What you need to do:
Copy out each line of the material exactly. Pictures do not belong in the copy.

--- START ---

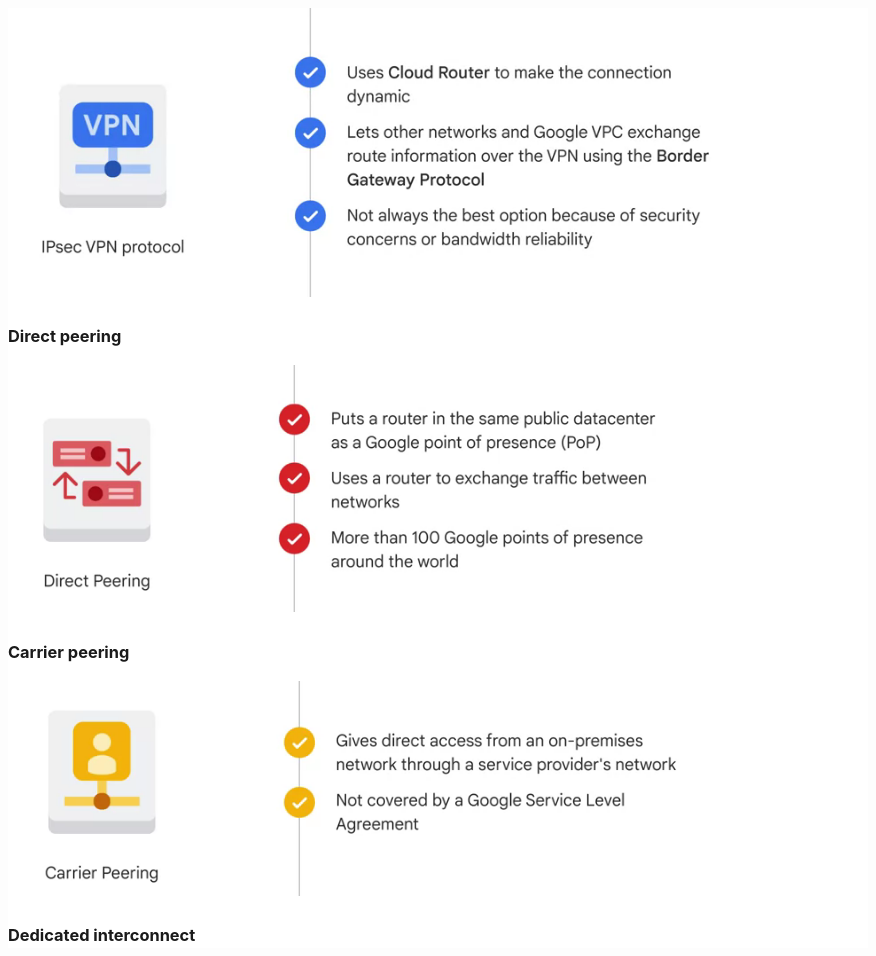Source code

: ![IPsec VPN protocol](./gcp-core-infra-img/gcp-core-infra-35.png)

### Direct peering

![Direct peering](./gcp-core-infra-img/gcp-core-infra-36.png)

### Carrier peering

![carrier peering](./gcp-core-infra-img/gcp-core-infra-37.png)

### Dedicated interconnect
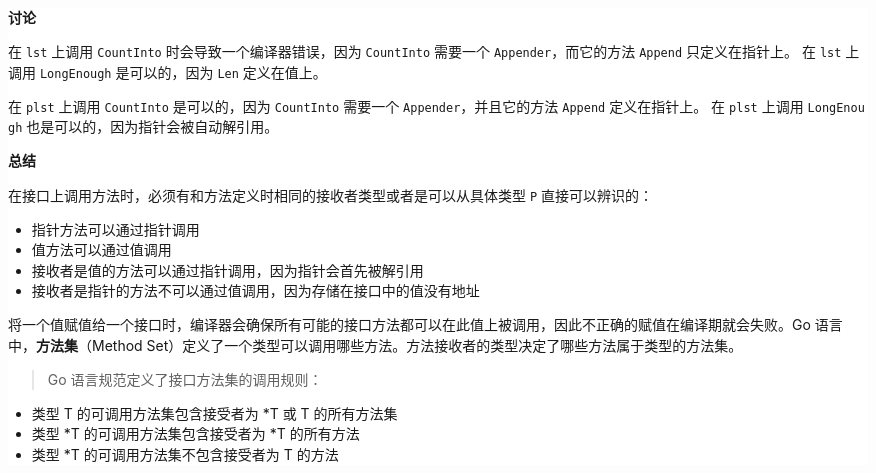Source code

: **讨论**

在 `lst` 上调用 `CountInto` 时会导致一个编译器错误，因为 `CountInto` 需要一个 `Appender`，而它的方法 `Append` 只定义在指针上。 在 `lst` 上调用 `LongEnough` 是可以的，因为 `Len` 定义在值上。

在 `plst` 上调用 `CountInto` 是可以的，因为 `CountInto` 需要一个 `Appender`，并且它的方法 `Append` 定义在指针上。 在 `plst` 上调用 `LongEnough` 也是可以的，因为指针会被自动解引用。

**总结**

在接口上调用方法时，必须有和方法定义时相同的接收者类型或者是可以从具体类型 `P` 直接可以辨识的：

- 指针方法可以通过指针调用
- 值方法可以通过值调用
- 接收者是值的方法可以通过指针调用，因为指针会首先被解引用
- 接收者是指针的方法不可以通过值调用，因为存储在接口中的值没有地址

将一个值赋值给一个接口时，编译器会确保所有可能的接口方法都可以在此值上被调用，因此不正确的赋值在编译期就会失败。Go 语言中，**方法集**（Method Set）定义了一个类型可以调用哪些方法。方法接收者的类型决定了哪些方法属于类型的方法集。

> Go 语言规范定义了接口方法集的调用规则：

- 类型 T 的可调用方法集包含接受者为 \*T 或 T 的所有方法集
- 类型 \*T 的可调用方法集包含接受者为 \*T 的所有方法
- 类型 \*T 的可调用方法集不包含接受者为 T 的方法
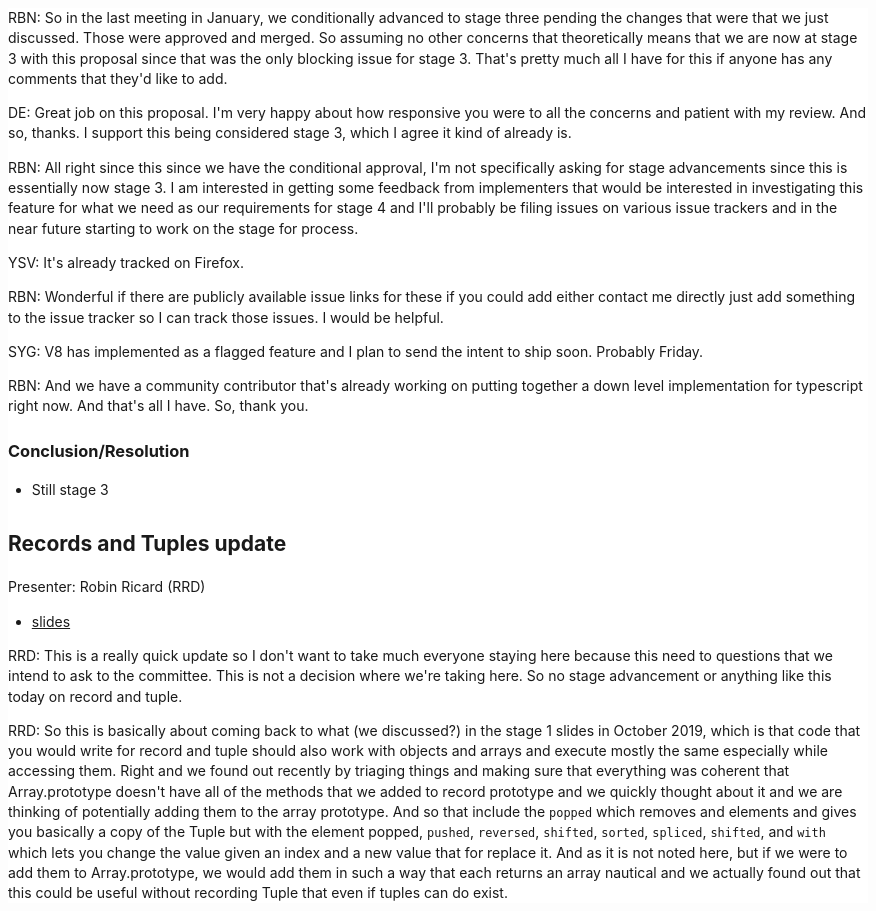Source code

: RBN: So in the last meeting in January, we conditionally advanced to stage three pending the changes that were that we just discussed. Those were approved and merged. So assuming no other concerns that theoretically means that we are now at stage 3 with this proposal since that was the only blocking issue for stage 3. That's pretty much all I have for this if anyone has any comments that they'd like to add.

DE: Great job on this proposal. I'm very happy about how responsive you were to all the concerns and patient with my review. And so, thanks. I support this being considered stage 3, which I agree it kind of already is. 

RBN: All right since this since we have the conditional approval, I'm not specifically asking for stage advancements since this is essentially now stage 3. I am interested in getting some feedback from implementers that would be interested in investigating this feature for what we need as our requirements for stage 4 and I'll probably be filing issues on various issue trackers and in the near future starting to work on the stage for process.

YSV: It's already tracked on Firefox.

RBN: Wonderful if there are publicly available issue links for these if you could add either contact me directly just add something to the issue tracker so I can track those issues. I would be helpful.

SYG: V8 has implemented as a flagged feature and I plan to send the intent to ship soon. Probably Friday. 

RBN: And we have a community contributor that's already working on putting together a down level implementation for typescript right now. And that's all I have. So, thank you. 

### Conclusion/Resolution
* Still stage 3


## Records and Tuples update
Presenter: Robin Ricard (RRD)

- [slides](https://docs.google.com/presentation/d/15ggPmSVt-cI9asKaoolZkvjvV62Xh3I9LSD7R5nXQ8A/edit)

RRD: This is a really quick update so I don't want to take much everyone staying here because this need to questions that we intend to ask to the committee. This is not a decision where we're taking here. So no stage advancement or anything like this today on record and tuple.

RRD: So this is basically about coming back to what (we discussed?) in the stage 1 slides in October 2019, which is that code that you would write for record and tuple should also work with objects and arrays and execute mostly the same especially while accessing them. Right and we found out recently by triaging things and making sure that everything was coherent that Array.prototype doesn't have all of the methods that we added to record prototype and we quickly thought about it and we are thinking of potentially adding them to the array prototype. And so that include the `popped` which removes and elements and gives you basically a copy of the Tuple but with the element popped, `pushed`, `reversed`,  `shifted`, `sorted`, `spliced`, `shifted`, and `with` which lets you change the value given an index and a new value that for replace it. And as it is not noted here, but if we were to add them to Array.prototype, we would add them in such a way that each returns an array nautical and we actually found out that this could be useful without recording Tuple that even if tuples can do exist. 

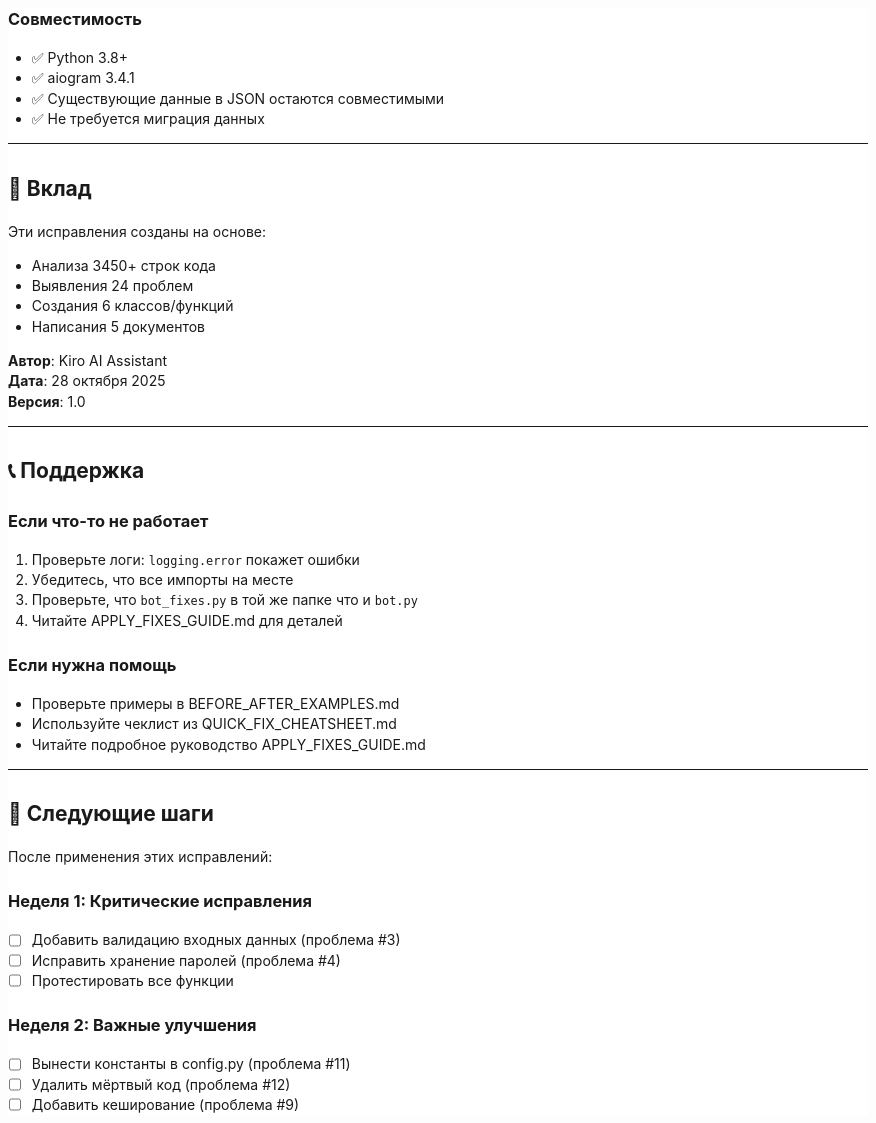 ### Совместимость
- ✅ Python 3.8+
- ✅ aiogram 3.4.1
- ✅ Существующие данные в JSON остаются совместимыми
- ✅ Не требуется миграция данных

---

## 🤝 Вклад

Эти исправления созданы на основе:
- Анализа 3450+ строк кода
- Выявления 24 проблем
- Создания 6 классов/функций
- Написания 5 документов

**Автор**: Kiro AI Assistant  
**Дата**: 28 октября 2025  
**Версия**: 1.0

---

## 📞 Поддержка

### Если что-то не работает
1. Проверьте логи: `logging.error` покажет ошибки
2. Убедитесь, что все импорты на месте
3. Проверьте, что `bot_fixes.py` в той же папке что и `bot.py`
4. Читайте APPLY_FIXES_GUIDE.md для деталей

### Если нужна помощь
- Проверьте примеры в BEFORE_AFTER_EXAMPLES.md
- Используйте чеклист из QUICK_FIX_CHEATSHEET.md
- Читайте подробное руководство APPLY_FIXES_GUIDE.md

---

## 🎯 Следующие шаги

После применения этих исправлений:

### Неделя 1: Критические исправления
- [ ] Добавить валидацию входных данных (проблема #3)
- [ ] Исправить хранение паролей (проблема #4)
- [ ] Протестировать все функции

### Неделя 2: Важные улучшения
- [ ] Вынести константы в config.py (проблема #11)
- [ ] Удалить мёртвый код (проблема #12)
- [ ] Добавить кеширование (проблема #9)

--- END ---

Output below:
Source code

: ![IPsec VPN protocol](./gcp-core-infra-img/gcp-core-infra-35.png)

### Direct peering

![Direct peering](./gcp-core-infra-img/gcp-core-infra-36.png)

### Carrier peering

![carrier peering](./gcp-core-infra-img/gcp-core-infra-37.png)

### Dedicated interconnect
Source code

: **讨论**

在 `lst` 上调用 `CountInto` 时会导致一个编译器错误，因为 `CountInto` 需要一个 `Appender`，而它的方法 `Append` 只定义在指针上。 在 `lst` 上调用 `LongEnough` 是可以的，因为 `Len` 定义在值上。

在 `plst` 上调用 `CountInto` 是可以的，因为 `CountInto` 需要一个 `Appender`，并且它的方法 `Append` 定义在指针上。 在 `plst` 上调用 `LongEnough` 也是可以的，因为指针会被自动解引用。

**总结**

在接口上调用方法时，必须有和方法定义时相同的接收者类型或者是可以从具体类型 `P` 直接可以辨识的：

- 指针方法可以通过指针调用
- 值方法可以通过值调用
- 接收者是值的方法可以通过指针调用，因为指针会首先被解引用
- 接收者是指针的方法不可以通过值调用，因为存储在接口中的值没有地址

将一个值赋值给一个接口时，编译器会确保所有可能的接口方法都可以在此值上被调用，因此不正确的赋值在编译期就会失败。Go 语言中，**方法集**（Method Set）定义了一个类型可以调用哪些方法。方法接收者的类型决定了哪些方法属于类型的方法集。

> Go 语言规范定义了接口方法集的调用规则：

- 类型 T 的可调用方法集包含接受者为 \*T 或 T 的所有方法集
- 类型 \*T 的可调用方法集包含接受者为 \*T 的所有方法
- 类型 \*T 的可调用方法集不包含接受者为 T 的方法
Source code

: RBN: So in the last meeting in January, we conditionally advanced to stage three pending the changes that were that we just discussed. Those were approved and merged. So assuming no other concerns that theoretically means that we are now at stage 3 with this proposal since that was the only blocking issue for stage 3. That's pretty much all I have for this if anyone has any comments that they'd like to add.

DE: Great job on this proposal. I'm very happy about how responsive you were to all the concerns and patient with my review. And so, thanks. I support this being considered stage 3, which I agree it kind of already is. 

RBN: All right since this since we have the conditional approval, I'm not specifically asking for stage advancements since this is essentially now stage 3. I am interested in getting some feedback from implementers that would be interested in investigating this feature for what we need as our requirements for stage 4 and I'll probably be filing issues on various issue trackers and in the near future starting to work on the stage for process.

YSV: It's already tracked on Firefox.

RBN: Wonderful if there are publicly available issue links for these if you could add either contact me directly just add something to the issue tracker so I can track those issues. I would be helpful.

SYG: V8 has implemented as a flagged feature and I plan to send the intent to ship soon. Probably Friday. 

RBN: And we have a community contributor that's already working on putting together a down level implementation for typescript right now. And that's all I have. So, thank you. 

### Conclusion/Resolution
* Still stage 3


## Records and Tuples update
Presenter: Robin Ricard (RRD)

- [slides](https://docs.google.com/presentation/d/15ggPmSVt-cI9asKaoolZkvjvV62Xh3I9LSD7R5nXQ8A/edit)

RRD: This is a really quick update so I don't want to take much everyone staying here because this need to questions that we intend to ask to the committee. This is not a decision where we're taking here. So no stage advancement or anything like this today on record and tuple.

RRD: So this is basically about coming back to what (we discussed?) in the stage 1 slides in October 2019, which is that code that you would write for record and tuple should also work with objects and arrays and execute mostly the same especially while accessing them. Right and we found out recently by triaging things and making sure that everything was coherent that Array.prototype doesn't have all of the methods that we added to record prototype and we quickly thought about it and we are thinking of potentially adding them to the array prototype. And so that include the `popped` which removes and elements and gives you basically a copy of the Tuple but with the element popped, `pushed`, `reversed`,  `shifted`, `sorted`, `spliced`, `shifted`, and `with` which lets you change the value given an index and a new value that for replace it. And as it is not noted here, but if we were to add them to Array.prototype, we would add them in such a way that each returns an array nautical and we actually found out that this could be useful without recording Tuple that even if tuples can do exist. 

 ### Совместимость
- ✅ Python 3.8+
- ✅ aiogram 3.4.1
- ✅ Существующие данные в JSON остаются совместимыми
- ✅ Не требуется миграция данных

---

## 🤝 Вклад

Эти исправления созданы на основе:
- Анализа 3450+ строк кода
- Выявления 24 проблем
- Создания 6 классов/функций
- Написания 5 документов

**Автор**: Kiro AI Assistant  
**Дата**: 28 октября 2025  
**Версия**: 1.0

---

## 📞 Поддержка

### Если что-то не работает
1. Проверьте логи: `logging.error` покажет ошибки
2. Убедитесь, что все импорты на месте
3. Проверьте, что `bot_fixes.py` в той же папке что и `bot.py`
4. Читайте APPLY_FIXES_GUIDE.md для деталей

### Если нужна помощь
- Проверьте примеры в BEFORE_AFTER_EXAMPLES.md
- Используйте чеклист из QUICK_FIX_CHEATSHEET.md
- Читайте подробное руководство APPLY_FIXES_GUIDE.md

---

## 🎯 Следующие шаги

После применения этих исправлений:

### Неделя 1: Критические исправления
- [ ] Добавить валидацию входных данных (проблема #3)
- [ ] Исправить хранение паролей (проблема #4)
- [ ] Протестировать все функции

### Неделя 2: Важные улучшения
- [ ] Вынести константы в config.py (проблема #11)
- [ ] Удалить мёртвый код (проблема #12)
- [ ] Добавить кеширование (проблема #9)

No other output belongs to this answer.